**PAGE EXTRACT:**
------
The IEC 62196 Type 2 connector (often referred to as Mennekes for the company that designed it) is used for charging electric vehicles, mainly within Europe, as it was declared standard by the EU. Based on widespread red IEC 60309 three phase plugs with five pins, which come in different diameters according to maximum current (most common are 16 A and 32 A), a single size was selected, as maximum possible power will be communicated to the car via two additional communication pins and by a simple resistor coding within the cable. The onboard charger inside the car has to limit the current accordingly. 

The connector is circular in shape, with a flattened top edge; the original design specification carried an output electric power of 3–50 kW for charging battery electric vehicles using single-phase (230V) or three-phase (400V) alternating current (AC), with a typical maximum of 32 A 7.2 kW using single-phase AC and 22 kW with three-phase AC in common practice. The plugs have openings on the sides that allow both the car and the charger to lock the plug automatically to prevent unwanted interruption of charging, or theft of the cable.

As modified by Tesla for its European Supercharger network (up to Version 2), it is capable of outputting 150 kW using direct current (DC) via two pins each, with a switch inside the Tesla Model S or X car selecting the required mode. Since 2019 and the V3 Superchargers, Tesla has adopted the standard CCS2 connector in Europe and the European Model 3 and Y.
------
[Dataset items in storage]
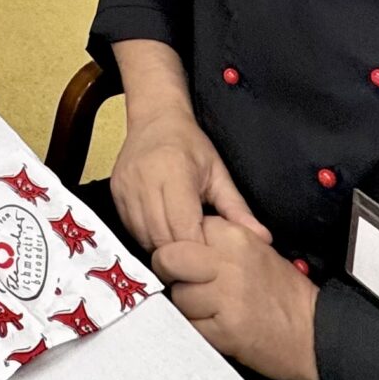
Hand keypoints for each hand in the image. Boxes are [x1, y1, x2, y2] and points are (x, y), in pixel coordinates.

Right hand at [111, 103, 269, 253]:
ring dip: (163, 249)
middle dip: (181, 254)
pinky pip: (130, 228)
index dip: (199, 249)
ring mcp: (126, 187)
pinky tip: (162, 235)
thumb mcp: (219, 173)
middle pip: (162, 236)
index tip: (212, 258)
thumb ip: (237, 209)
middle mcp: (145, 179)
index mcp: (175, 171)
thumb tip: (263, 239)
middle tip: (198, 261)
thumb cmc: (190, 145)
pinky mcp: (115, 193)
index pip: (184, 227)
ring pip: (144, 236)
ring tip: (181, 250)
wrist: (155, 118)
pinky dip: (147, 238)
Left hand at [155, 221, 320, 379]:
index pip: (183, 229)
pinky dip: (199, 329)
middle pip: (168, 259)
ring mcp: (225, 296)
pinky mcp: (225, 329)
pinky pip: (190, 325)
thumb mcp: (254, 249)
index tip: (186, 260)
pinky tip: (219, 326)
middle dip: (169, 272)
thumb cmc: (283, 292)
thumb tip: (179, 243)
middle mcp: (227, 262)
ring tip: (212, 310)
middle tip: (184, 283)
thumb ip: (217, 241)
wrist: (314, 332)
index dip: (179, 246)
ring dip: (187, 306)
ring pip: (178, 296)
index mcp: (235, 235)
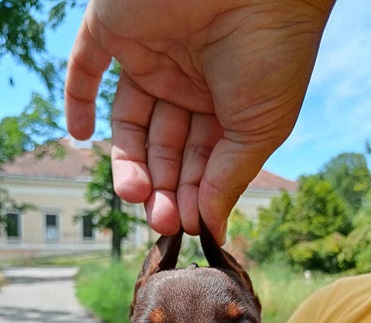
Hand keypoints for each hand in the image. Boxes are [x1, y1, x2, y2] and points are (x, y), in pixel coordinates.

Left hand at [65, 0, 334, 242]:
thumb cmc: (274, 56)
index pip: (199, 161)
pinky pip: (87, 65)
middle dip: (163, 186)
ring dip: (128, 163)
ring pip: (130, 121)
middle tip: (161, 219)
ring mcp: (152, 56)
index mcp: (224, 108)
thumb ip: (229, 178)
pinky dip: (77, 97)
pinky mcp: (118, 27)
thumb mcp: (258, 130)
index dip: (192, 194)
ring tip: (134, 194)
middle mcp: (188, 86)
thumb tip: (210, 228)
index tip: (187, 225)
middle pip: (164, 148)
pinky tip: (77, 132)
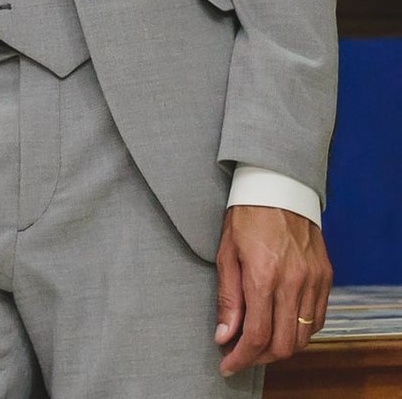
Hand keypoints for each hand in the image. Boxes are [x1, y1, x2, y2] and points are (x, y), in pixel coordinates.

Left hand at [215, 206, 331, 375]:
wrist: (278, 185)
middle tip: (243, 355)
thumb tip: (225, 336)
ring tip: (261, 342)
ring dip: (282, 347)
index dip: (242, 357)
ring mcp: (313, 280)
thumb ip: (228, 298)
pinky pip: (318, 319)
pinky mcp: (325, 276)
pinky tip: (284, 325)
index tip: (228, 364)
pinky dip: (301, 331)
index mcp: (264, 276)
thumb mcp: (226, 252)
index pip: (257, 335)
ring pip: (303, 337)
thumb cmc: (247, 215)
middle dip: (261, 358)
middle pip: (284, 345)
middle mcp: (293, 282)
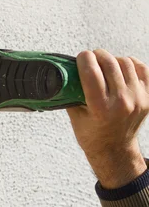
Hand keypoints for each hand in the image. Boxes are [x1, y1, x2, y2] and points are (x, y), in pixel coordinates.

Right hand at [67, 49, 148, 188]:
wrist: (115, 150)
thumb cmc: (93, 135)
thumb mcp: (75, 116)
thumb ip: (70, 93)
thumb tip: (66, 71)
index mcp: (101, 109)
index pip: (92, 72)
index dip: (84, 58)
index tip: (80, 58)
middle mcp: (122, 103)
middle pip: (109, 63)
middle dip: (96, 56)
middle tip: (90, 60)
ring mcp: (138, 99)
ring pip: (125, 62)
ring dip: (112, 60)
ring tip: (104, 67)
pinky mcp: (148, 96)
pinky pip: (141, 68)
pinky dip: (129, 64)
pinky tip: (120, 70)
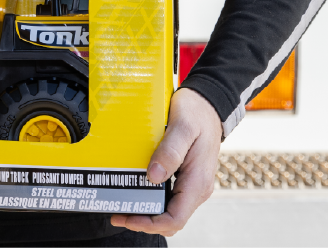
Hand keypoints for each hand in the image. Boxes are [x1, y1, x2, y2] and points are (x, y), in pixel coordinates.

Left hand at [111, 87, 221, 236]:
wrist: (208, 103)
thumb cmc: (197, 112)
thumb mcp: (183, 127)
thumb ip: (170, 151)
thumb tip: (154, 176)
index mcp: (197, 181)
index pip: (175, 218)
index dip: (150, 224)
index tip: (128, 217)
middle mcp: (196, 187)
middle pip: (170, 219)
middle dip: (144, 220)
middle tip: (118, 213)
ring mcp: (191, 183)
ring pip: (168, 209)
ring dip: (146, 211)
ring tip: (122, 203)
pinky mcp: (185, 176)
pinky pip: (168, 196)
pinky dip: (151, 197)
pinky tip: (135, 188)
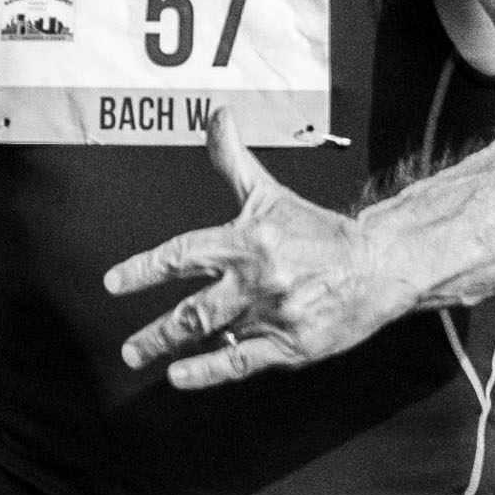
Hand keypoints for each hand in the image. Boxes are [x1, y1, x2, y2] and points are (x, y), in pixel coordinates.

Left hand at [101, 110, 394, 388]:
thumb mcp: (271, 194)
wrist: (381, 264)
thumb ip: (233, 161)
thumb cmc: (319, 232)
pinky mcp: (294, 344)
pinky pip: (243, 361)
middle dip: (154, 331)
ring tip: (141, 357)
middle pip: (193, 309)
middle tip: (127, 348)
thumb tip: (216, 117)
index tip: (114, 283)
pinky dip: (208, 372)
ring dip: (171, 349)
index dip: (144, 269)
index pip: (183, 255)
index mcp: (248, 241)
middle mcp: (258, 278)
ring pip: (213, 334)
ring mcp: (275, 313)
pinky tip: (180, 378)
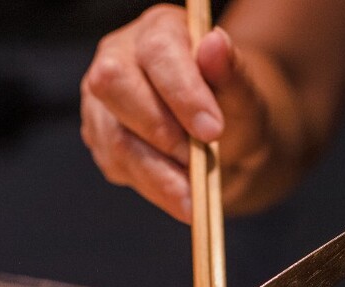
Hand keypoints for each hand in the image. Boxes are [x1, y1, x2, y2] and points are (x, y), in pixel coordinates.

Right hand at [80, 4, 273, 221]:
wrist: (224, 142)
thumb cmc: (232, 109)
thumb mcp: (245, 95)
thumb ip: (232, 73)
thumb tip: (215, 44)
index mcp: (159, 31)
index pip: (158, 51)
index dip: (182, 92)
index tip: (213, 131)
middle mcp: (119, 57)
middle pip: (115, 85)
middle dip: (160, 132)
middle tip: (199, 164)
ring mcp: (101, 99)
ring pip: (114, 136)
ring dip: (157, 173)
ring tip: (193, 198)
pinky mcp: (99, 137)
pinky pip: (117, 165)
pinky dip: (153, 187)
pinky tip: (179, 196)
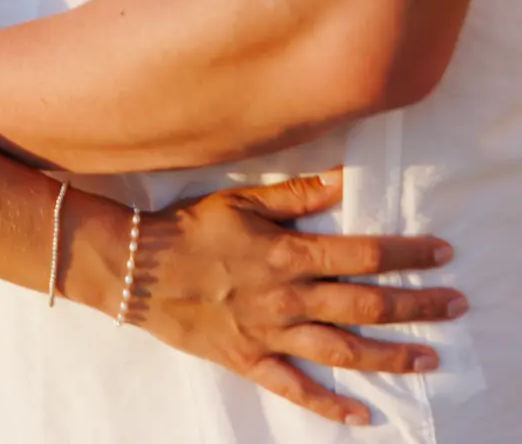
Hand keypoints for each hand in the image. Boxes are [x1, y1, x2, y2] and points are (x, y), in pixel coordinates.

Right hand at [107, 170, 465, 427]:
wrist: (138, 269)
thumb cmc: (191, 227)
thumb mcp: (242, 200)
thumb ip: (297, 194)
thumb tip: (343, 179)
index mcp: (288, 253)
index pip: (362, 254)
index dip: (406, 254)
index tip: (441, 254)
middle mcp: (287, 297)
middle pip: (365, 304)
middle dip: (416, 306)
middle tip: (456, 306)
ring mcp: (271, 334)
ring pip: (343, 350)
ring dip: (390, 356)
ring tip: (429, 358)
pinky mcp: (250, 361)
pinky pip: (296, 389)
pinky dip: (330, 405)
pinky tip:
------
Proceed with the passage on the Type 2 charging connector, picking up after its final sentence. The records bear no relation to the passage on the Type 2 charging connector.

**ANSWER TO THE EXERCISE:**
History, overview, and peer connectors
The Type 2 connector system was originally proposed by Mennekes in 2009. The system was later tested and standardised by the German Association of the Automotive Industry (VDA) as VDE-AR-E 2623-2-2, and subsequently recommended by the European Automobile Manufacturers Association (ACEA) in 2011. In January 2013, the IEC 62196 Type 2 connector was selected by the European Commission as official AC charging plug within the European Union. It has since been adopted as the recommended connector in most countries worldwide, including New Zealand. When passing AC, the maximum power of the Mennekes connector is 43 kW. The IEC 62196 Type 1 connector (codified under SAE J1772) is the corresponding standard for single-phase AC charging in the United States, Canada, and South Korea. J1772 has a maximum output of 19.2 kW.

In North America, the same Type 2 physical connector is used for three-phase AC charging under the SAE J3068 standard, which uses Local Interconnect Network (LIN) for control signaling based on IEC 61851-1 Edition 3 Annex D. J3068 increases the maximum output to 166 kW using three-phase AC.

The same physical connector is also used in China under the Guobiao standard GB/T 20234.2-2015 for AC-charging, with gender differences for the vehicle and electric vehicle supply equipment. GB/T 20234-2 specifies cables with Type 2-style male connectors on both ends, and a female inlet on vehicles—the opposite gender to the rest of the world, and with different control signalling.

The Combined Charging System Combo 2 "fast charging" connector uses the signaling and protective earth pins of the Type 2 connector and adds two pins for rapid charging, with direct current power supplied at rates up to approximately 350 kW.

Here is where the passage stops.